== Extrait du document

Vous savez donc désormais que invisibilité et culpabilité sont intrinsèquement liées. Pourtant, cela va plus loin encore. Ce dont je dois vraiment vous parler c'est du validisme. Mais qu'est ce que c'est ? Notre premier indice c'est le « isme », ce suffixe bien connu des militant.e.s.
On se fait une petite liste ? Racisme, sexisme, féminisme, classisme, spécisme, grossophobie....ah non, excusez-moi, celui-ci ne rentre pas dans la liste !
Petit éclairage avec la définition du mot validisme par Le Robert : « Système faisant des personnes valides la norme sociale. Par extension : discrimination envers les personnes en situation de handicap. » Je m'arrête là ou je continue ? Poursuivons avec une autre définition : « En droit français, la loi du 11 février 2005, définit le handicap comme « toute limitation d’activité ou restriction de participation à la vie en société subie dans son environnement par une personne en raison d’une altération substantielle, durable ou définitive d’une ou plusieurs fonctions (…) mentales, cognitives ou psychiques (…) ».

====
== Données brutes

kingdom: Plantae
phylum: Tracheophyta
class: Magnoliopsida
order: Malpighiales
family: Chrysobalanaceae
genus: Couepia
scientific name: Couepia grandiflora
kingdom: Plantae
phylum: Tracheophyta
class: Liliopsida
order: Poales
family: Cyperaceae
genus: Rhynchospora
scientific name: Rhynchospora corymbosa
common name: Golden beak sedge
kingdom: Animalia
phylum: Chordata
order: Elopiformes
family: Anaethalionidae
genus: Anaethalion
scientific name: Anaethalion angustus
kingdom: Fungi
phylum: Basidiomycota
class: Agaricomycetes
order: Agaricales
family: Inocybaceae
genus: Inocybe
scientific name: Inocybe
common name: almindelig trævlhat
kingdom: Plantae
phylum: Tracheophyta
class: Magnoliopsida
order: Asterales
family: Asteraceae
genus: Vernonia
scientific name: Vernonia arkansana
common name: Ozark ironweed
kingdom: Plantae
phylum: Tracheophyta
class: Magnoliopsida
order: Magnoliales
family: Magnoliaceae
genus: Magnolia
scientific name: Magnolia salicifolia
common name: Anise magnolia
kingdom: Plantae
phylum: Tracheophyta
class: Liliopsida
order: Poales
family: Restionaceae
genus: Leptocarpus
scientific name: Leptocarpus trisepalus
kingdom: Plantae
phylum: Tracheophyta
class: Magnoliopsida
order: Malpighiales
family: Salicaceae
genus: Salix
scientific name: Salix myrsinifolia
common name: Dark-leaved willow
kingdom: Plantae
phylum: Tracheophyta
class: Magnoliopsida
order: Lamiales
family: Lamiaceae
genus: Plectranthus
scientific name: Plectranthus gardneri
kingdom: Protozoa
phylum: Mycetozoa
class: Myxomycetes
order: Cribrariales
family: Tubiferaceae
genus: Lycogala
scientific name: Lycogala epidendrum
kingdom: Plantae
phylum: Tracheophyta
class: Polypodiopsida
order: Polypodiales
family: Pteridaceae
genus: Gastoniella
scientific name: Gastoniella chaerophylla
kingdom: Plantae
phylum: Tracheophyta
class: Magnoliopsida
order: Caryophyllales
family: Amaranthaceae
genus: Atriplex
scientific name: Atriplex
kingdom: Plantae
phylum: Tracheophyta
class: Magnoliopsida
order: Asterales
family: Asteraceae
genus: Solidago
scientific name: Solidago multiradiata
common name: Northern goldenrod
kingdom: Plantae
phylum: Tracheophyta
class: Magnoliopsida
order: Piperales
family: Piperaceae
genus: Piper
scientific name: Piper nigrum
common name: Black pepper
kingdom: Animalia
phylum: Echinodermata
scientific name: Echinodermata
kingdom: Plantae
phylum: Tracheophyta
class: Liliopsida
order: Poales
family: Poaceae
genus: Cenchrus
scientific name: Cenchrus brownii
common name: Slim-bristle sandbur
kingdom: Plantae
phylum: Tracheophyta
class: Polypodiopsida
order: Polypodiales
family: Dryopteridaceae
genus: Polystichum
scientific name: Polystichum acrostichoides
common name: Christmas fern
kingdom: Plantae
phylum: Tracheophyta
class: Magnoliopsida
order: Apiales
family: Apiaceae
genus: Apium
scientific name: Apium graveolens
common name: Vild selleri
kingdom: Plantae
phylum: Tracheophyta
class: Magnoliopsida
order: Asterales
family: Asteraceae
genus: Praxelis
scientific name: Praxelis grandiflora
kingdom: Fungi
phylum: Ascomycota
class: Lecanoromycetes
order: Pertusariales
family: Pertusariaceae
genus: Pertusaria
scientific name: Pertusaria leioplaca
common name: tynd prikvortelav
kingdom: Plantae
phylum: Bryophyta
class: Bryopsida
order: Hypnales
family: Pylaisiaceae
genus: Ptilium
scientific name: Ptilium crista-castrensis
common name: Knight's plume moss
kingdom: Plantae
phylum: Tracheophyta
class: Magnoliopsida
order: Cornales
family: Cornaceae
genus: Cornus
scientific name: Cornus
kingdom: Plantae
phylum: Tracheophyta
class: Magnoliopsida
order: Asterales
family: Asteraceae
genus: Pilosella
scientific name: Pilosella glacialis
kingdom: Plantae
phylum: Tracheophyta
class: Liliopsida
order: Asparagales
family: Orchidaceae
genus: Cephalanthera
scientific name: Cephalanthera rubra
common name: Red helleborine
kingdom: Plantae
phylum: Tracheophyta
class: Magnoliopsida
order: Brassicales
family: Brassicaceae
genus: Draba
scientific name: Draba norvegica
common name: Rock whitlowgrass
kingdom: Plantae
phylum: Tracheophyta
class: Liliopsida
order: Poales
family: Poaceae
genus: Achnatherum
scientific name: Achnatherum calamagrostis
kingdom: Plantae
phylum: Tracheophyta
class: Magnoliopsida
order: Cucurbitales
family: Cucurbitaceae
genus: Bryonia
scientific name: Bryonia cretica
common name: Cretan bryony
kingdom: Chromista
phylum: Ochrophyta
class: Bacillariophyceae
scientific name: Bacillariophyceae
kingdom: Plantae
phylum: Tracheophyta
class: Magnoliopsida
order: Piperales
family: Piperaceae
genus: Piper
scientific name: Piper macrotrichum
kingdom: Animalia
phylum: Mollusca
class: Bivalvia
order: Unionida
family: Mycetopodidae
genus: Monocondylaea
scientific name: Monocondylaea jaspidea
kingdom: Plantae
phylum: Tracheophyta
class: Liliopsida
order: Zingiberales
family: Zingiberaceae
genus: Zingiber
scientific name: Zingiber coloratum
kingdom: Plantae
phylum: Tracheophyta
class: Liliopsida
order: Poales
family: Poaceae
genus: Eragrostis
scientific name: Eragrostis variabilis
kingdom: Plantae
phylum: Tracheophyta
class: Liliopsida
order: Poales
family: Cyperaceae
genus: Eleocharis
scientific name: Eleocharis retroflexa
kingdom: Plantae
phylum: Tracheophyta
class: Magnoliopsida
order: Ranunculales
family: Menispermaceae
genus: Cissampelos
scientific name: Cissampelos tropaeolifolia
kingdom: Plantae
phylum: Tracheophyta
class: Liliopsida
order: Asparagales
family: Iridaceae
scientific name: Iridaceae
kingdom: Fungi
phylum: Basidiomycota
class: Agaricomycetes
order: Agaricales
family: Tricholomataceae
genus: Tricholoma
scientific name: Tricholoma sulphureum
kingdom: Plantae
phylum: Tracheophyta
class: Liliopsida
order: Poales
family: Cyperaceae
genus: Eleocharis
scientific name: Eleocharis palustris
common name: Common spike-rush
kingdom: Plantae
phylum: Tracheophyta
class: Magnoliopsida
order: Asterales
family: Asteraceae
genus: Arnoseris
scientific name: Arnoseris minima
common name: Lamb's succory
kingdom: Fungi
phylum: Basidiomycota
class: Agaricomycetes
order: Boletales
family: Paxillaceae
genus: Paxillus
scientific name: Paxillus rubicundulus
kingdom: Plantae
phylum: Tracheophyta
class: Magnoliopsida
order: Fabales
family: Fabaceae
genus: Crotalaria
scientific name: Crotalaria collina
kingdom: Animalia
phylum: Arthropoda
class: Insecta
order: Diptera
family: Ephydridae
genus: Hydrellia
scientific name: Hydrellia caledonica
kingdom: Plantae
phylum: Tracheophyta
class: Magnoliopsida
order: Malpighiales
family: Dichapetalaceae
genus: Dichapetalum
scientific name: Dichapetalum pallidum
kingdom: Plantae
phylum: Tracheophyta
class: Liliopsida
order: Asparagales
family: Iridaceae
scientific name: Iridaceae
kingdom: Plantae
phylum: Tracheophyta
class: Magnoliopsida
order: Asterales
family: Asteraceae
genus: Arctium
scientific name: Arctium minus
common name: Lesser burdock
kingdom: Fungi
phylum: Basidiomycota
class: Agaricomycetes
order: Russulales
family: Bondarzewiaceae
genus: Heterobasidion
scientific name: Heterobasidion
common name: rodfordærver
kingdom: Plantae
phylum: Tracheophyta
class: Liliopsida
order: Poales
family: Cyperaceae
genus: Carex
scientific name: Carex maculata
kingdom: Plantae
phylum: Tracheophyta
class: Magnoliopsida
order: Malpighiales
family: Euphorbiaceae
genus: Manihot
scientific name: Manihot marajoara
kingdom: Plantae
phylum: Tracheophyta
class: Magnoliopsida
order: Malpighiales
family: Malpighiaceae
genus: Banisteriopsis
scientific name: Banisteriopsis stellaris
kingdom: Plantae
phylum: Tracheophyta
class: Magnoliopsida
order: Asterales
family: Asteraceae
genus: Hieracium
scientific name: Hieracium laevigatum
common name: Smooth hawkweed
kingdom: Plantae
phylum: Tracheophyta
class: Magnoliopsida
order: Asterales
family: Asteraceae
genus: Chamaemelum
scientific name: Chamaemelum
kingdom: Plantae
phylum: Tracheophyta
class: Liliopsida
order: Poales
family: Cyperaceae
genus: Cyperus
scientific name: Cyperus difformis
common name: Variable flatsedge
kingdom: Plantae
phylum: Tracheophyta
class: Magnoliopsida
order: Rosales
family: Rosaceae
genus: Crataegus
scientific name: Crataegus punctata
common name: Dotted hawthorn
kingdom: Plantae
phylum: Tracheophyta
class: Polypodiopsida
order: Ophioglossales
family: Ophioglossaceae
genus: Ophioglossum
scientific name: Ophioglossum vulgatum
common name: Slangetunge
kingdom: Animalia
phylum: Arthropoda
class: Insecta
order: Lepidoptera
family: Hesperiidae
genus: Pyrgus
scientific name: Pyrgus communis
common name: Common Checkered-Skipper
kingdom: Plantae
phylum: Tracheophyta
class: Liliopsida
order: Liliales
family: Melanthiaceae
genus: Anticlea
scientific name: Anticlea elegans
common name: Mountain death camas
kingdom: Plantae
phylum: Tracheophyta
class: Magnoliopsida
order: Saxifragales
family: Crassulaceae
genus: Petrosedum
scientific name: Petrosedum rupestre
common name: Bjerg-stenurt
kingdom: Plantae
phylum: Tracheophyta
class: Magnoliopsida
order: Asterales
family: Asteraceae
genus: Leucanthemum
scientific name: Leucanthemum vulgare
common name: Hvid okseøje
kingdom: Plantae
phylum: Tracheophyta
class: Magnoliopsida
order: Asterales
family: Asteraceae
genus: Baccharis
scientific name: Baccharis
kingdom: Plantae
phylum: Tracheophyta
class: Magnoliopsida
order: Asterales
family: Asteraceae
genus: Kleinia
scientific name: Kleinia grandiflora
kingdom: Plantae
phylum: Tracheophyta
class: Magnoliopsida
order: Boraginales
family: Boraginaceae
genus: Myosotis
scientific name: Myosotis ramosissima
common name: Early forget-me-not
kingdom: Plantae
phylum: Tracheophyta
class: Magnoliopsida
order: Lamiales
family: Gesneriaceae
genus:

====

» **Tâches à réaliser**
a - Extrayez du texte sur le validisme le passage qui commence à « Vous savez donc » et se termine à « dans la liste ! ».
b - D'après le texte sur le validisme, quelle loi définit le handicap en droit français ?

» **Corrigé de l'exercice**
a -
Vous savez donc désormais que invisibilité et culpabilité sont intrinsèquement liées. Pourtant, cela va plus loin encore. Ce dont je dois vraiment vous parler c'est du validisme. Mais qu'est ce que c'est ? Notre premier indice c'est le « isme », ce suffixe bien connu des militant.e.s.
On se fait une petite liste ? Racisme, sexisme, féminisme, classisme, spécisme, grossophobie....ah non, excusez-moi, celui-ci ne rentre pas dans la liste !

b - La loi du 11 février 2005.